Andi Sutton is an artist whose practice explores the ways that performance art methodology can create new models for community development and social engagement.  Working in a solo and collective context, her projects incorporate food, agriculture, television and street intervention, video, performance, and installation. Her works have been shown internationally at the Los Angeles County Museum of Art (LACMA) (Los Angeles, CA, USA), The Western Front, (Vancouver, BC, Canada), the Yerba Buena Center for the Arts (San Francisco, CA, USA), the Yogyajarta New Media Art Laboratory (Yogyajarta, Indonesia), the SMART Museum (Chicago, IL, USA), Universidad Nacional (Bogota, Colombia), the Anthology Film Archives (New York), the Frederick R. Weisman Art Museum  (Minneapolis, MN, USA), among others.

An avid collaborator, Sutton is a member of the collective Plotform (Jane D. Marsching + Andi Sutton) whose projects activate human engagement with local ecologies, particularly the other-than-human species on this planet that are threatened by the global climate crisis. She is also a member of The National Bitter Melon Council (NBMC), a collective that worked actively from 2004 – 2014 and continues to produce events across the world wherever bitterness resides.  The NBMC uses the form of a vegetable promotion board to create public projects that use the flavor and emotion of bitterness – and Bitter Melon – to spark dialogue about difference, foreignness, and community, and explore the boundaries between art and life. Combining performance art and community development practice, the Bitter Melon focused events of the NBMC creates projects that propose alternative models for community and coming together and spark dialogue about bitterness, foreignness, and flavor.  Among Andi’s art and community building work has also included a curatorial practice, writing and art criticism, workshops and teaching, and the production of public events and happenings.
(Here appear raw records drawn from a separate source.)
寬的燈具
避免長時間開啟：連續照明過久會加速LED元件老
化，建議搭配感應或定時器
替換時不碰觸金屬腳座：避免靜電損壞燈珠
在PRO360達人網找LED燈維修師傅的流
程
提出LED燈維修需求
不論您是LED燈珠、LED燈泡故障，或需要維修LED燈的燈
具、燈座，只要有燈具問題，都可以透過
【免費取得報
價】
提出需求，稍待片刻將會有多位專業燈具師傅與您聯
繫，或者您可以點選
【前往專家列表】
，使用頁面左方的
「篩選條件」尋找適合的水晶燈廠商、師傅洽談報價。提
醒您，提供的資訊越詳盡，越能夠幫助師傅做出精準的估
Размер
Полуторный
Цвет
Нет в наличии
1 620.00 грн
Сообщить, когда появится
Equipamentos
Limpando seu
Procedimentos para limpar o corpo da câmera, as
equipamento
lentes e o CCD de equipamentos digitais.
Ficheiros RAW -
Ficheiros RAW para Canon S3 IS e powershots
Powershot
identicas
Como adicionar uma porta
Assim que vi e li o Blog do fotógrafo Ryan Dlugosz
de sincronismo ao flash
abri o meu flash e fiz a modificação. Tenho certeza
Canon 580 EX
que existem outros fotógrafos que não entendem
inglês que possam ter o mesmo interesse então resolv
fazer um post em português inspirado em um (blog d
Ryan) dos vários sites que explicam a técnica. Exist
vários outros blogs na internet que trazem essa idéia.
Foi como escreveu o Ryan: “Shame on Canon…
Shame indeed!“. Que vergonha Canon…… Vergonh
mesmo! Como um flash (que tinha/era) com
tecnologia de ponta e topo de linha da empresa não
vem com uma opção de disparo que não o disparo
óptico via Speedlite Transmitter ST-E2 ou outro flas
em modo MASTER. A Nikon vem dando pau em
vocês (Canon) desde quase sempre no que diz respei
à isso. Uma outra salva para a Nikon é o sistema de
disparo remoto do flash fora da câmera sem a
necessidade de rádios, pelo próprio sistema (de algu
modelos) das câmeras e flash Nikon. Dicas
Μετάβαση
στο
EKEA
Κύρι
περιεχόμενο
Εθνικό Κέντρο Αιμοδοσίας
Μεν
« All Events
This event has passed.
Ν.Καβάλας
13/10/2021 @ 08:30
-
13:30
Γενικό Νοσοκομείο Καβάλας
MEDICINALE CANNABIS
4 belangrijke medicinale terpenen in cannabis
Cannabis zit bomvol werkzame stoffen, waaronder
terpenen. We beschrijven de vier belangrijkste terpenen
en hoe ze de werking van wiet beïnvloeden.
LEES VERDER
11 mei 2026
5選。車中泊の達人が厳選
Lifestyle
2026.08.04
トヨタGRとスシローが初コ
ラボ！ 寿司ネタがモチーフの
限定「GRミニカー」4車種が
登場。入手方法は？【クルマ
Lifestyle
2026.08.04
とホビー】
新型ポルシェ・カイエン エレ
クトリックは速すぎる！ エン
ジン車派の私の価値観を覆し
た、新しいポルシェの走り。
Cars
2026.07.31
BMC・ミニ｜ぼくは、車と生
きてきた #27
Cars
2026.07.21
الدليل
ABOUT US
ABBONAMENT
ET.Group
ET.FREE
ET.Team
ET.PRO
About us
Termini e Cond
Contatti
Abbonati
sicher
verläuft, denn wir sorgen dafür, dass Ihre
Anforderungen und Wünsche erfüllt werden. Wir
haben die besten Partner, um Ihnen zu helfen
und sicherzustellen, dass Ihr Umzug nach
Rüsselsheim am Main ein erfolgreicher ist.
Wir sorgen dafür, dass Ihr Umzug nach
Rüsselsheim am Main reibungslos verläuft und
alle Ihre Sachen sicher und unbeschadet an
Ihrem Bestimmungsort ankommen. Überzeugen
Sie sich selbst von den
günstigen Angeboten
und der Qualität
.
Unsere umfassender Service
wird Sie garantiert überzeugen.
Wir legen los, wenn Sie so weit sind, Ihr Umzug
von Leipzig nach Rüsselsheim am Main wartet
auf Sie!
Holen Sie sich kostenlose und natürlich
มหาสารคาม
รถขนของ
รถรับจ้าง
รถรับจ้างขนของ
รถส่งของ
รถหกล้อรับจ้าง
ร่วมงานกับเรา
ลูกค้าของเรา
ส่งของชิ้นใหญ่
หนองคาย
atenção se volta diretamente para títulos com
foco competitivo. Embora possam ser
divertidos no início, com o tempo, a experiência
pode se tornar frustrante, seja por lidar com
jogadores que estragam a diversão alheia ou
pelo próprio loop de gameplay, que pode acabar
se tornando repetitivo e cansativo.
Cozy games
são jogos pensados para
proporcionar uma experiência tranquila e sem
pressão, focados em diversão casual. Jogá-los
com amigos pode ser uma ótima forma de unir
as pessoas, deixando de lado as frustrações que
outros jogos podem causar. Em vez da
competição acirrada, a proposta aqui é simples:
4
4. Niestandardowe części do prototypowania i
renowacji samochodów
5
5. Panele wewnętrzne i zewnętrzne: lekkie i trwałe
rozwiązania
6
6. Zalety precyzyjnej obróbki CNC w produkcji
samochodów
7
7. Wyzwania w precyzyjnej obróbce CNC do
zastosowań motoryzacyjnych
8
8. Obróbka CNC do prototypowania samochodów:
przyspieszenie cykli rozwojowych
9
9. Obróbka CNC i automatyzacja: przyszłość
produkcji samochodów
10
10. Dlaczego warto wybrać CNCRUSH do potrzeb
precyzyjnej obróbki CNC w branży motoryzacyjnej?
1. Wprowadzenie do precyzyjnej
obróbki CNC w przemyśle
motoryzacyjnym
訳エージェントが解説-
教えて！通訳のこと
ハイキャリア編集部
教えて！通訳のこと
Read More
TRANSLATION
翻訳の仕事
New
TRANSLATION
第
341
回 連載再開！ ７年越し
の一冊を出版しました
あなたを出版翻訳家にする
Sutton has received grants from the Massachusetts Institute of Technology Council for the Arts and the LEF Foundation and is the winner of the MFA Traveling Scholars Award and, along with The National Bitter Melon Council, the Artadia Art Award (Boston).  Alongside her career as an artist, Sutton has led the Consortium for Graduate Studies in Gender, Culture, Women, and Sexuality at MIT as Program Manager and supported the sustainability and resilience of the world’s water and food systems through her work as communications and program manager at the Abdul Latif Jameel Water and Food Systems Lab (J-WAFS), also at MIT.  She is currently Executive Director of the Southeast Regional Sustainable Development Partnership at the University of Minnesota, working with rural communities to connect U of M resources to help solve local sustainability challenges.  She a passionate cook, gardener, and activist mother, can’t help but incorporate each, metaphorically and literally, into her work.